À l’origine destinées à la Communauté Saint-François-Xavier – femmes consacrées dans la vie apostolique –, ces conférences spirituelles sont ici confiées à tout lecteur, prêt à cheminer à la suite du Christ, de façon radicale, sous le signe de la joie, dans l’Esprit.
Dans une présentation claire, Jacqueline d’Ussel introduit le lecteur dans le mystère trinitaire, elle l’appelle à vivre dans l’intimité du Christ, tout en se laissant émonder par le Père et vivifier par l’Esprit. Ce qui apparaît au lecteur moderne comme des vertus démodées et rebutantes devient un chemin d’amour amoureux. Si l’apôtre s’offre à la grâce, celle-ci surabonde. L’apôtre vit alors à l’intime maints paradoxes : l’obéissance peut paraître coûteuse, mais elle est suave en ce qu’elle conduit à la joie du « oui » ; la désappropriation, un peu rude, mais elle est le signe de la découverte d’un trésor qui emplit le cœur, en faisant connaître la « joie de la libéralité divine » ; la solitude, une souffrance, mais elle est la certitude d’un amour unique, celle d’un Dieu « jaloux » qui comble sa créature et qui l’ouvre sur tous.

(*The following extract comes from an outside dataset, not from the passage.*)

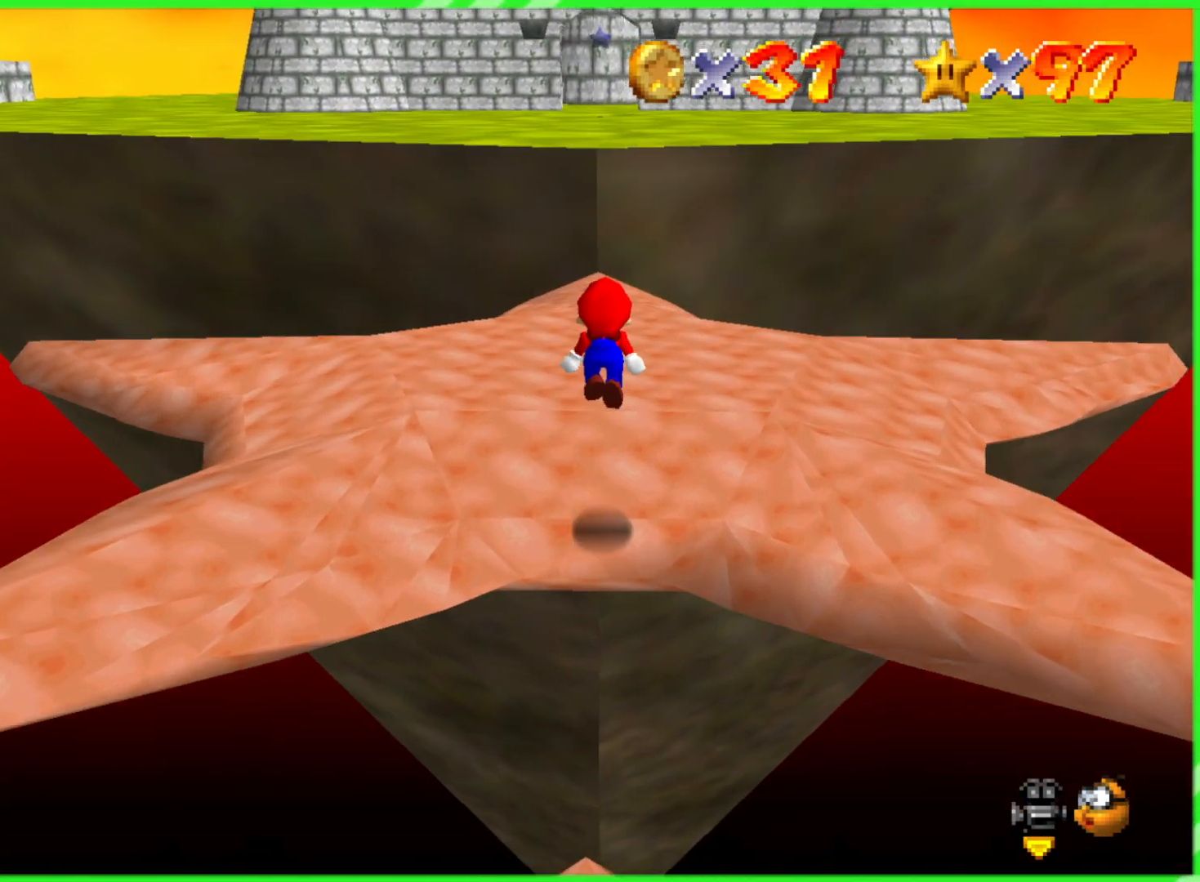
{"dt_ms": 500, "buttons": [], "left_stick": "up", "events": []}
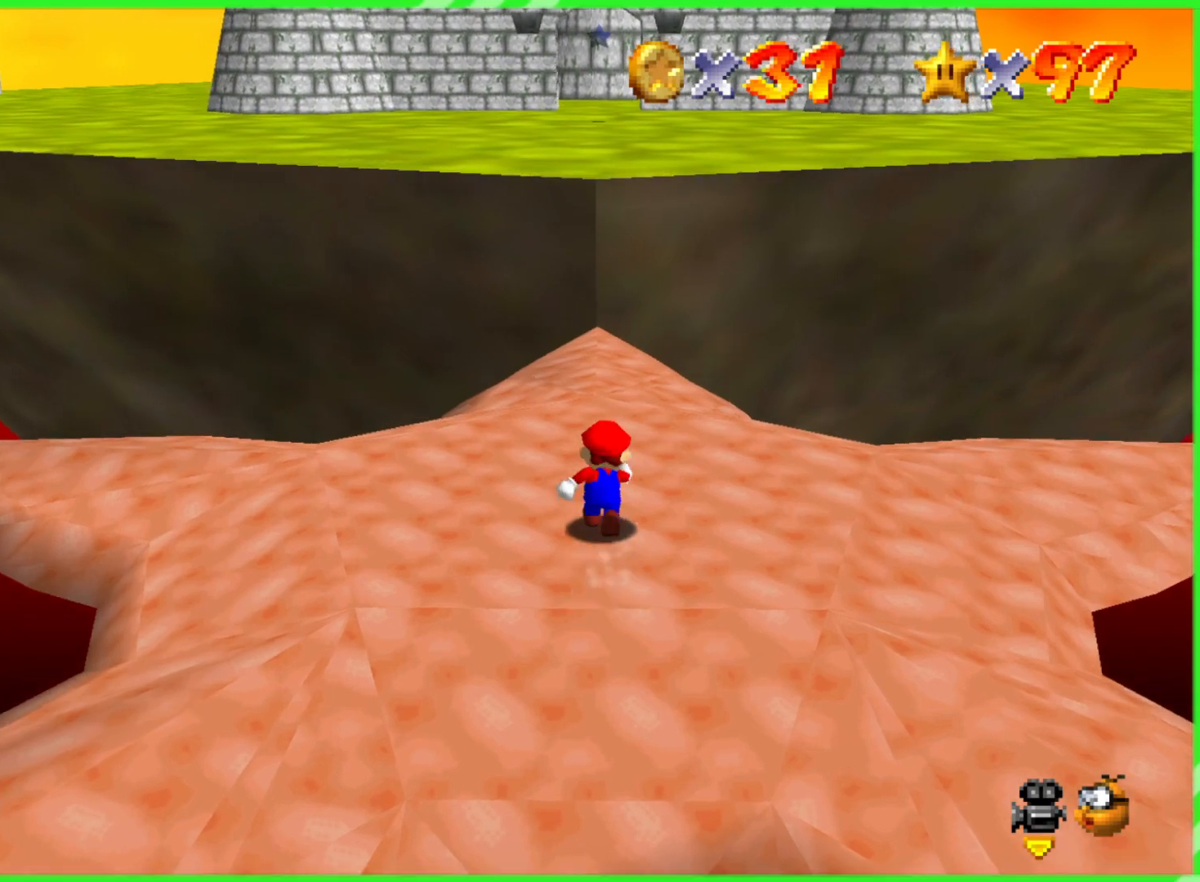
{"dt_ms": 500, "buttons": [], "left_stick": "up", "events": []}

L’apôtre est toujours investi d’une mission : « L’Amour n’est pas aimé : c’est cela dont nous ne prenons pas notre parti, c’est cela qui brûle nos cœurs. » Parce qu’il déborde d’Amour, l’apôtre s’offre au monde, répand la bonne nouvelle de toutes sortes de manières. La mission apostolique est un « chant à plusieurs voix ». L’une de ces voix s’incarne dans la Communauté Saint-François-Xavier, fondée par Madeleine Daniélou, en 1910. Là se vit l’alliance avec l’Esprit Saint dans le don de soi pour l’éducation des jeunes. Là, des femmes, vivant en communion, cherchent chaque jour à transmettre cette voix de l’Esprit : l’espérance, la liberté, l’approfondissement de la personne, le service d’autrui, la prière.
Celui qui ne veut que feuilleter le livre pourra voyager de pavés en pavés, ces encadrés qui proposent des textes d’auteurs inspirés, selon l’idée de Marguerite Léna qui a travaillé à la mise en forme de l’ouvrage.